WORK TASK 1: From the listing, pull out each line that contains the string "game".

BEGIN SELECTED PASSAGE

How to create a Glue Workflow programmatically?

0

Is there a way to create a Glue workflow programmatically?

I looked at CloudFormation but the only one I found is to create an empty Workflow (just Workflow name, Description and properties). https://docs.aws.amazon.com/AWSCloudFormation/latest/UserGuide/aws-resource-glue-workflow.html

I tried to look at the APIs as well (https://docs.aws.amazon.com/glue/latest/dg/aws-glue-api-workflow.html), and even if there are all the data type for all the structures the only create API is again only adding the blank box.

Am I missing something? How do we create the workflow from the blueprint in Lake Formation? is some sort of pre-assembled JSON file that we just link to the workflow in glue?

can you do something similar, or need to wait for the customizable blueprints? Thank you

UPDATE:

As it can be derived from the snippet of code from the Accepted Answer, the key is to consider that it is actually the :

AWS::Glue::Trigger

construct that helps you build the Workflow.

Specifically, you need to:

  1. create the Workflow with AWS::Glue::Workflow
  2. If you need create Database and connection as well ( AWS::Glue::Database , AWS::Glue::Connection)

END SELECTED PASSAGE
BEGIN RECORDS SHOWN

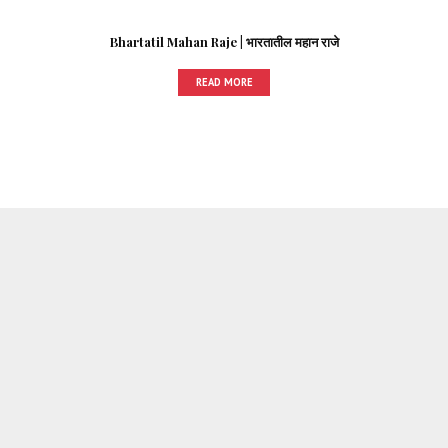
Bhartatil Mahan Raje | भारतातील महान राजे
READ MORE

END RECORDS SHOWN
BEGIN RECORDS SHOWN

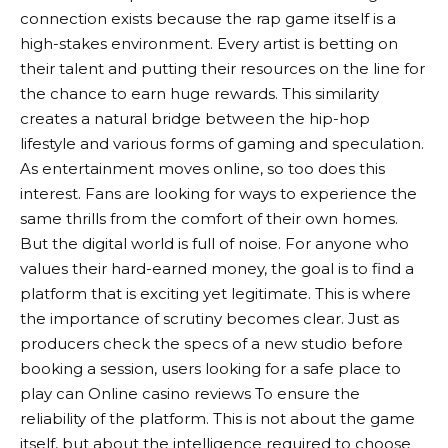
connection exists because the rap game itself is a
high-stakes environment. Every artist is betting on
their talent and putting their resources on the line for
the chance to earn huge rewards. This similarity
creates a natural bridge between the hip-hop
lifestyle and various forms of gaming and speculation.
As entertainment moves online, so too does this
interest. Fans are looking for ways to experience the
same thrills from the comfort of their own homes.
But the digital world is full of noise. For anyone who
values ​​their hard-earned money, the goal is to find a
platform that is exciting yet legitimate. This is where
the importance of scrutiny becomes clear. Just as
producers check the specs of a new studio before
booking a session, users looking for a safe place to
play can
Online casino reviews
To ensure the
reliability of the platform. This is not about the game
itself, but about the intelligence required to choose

END RECORDS SHOWN
BEGIN RECORDS SHOWN

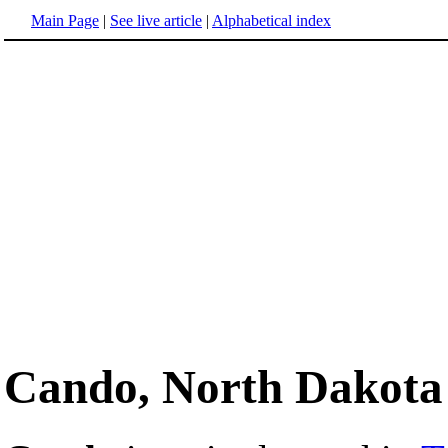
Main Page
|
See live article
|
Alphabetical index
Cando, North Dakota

END RECORDS SHOWN

WORK TASK 2: Extract the portion of the Glue workflow thread from "Am I missing" to "build the Workflow.".

ANSWER SPACE 1:
connection exists because the rap game itself is a
reliability of the platform. This is not about the game

ANSWER SPACE 2:
Am I missing something? How do we create the workflow from the blueprint in Lake Formation? is some sort of pre-assembled JSON file that we just link to the workflow in glue?

can you do something similar, or need to wait for the customizable blueprints? Thank you

UPDATE:

As it can be derived from the snippet of code from the Accepted Answer, the key is to consider that it is actually the :

AWS::Glue::Trigger

construct that helps you build the Workflow.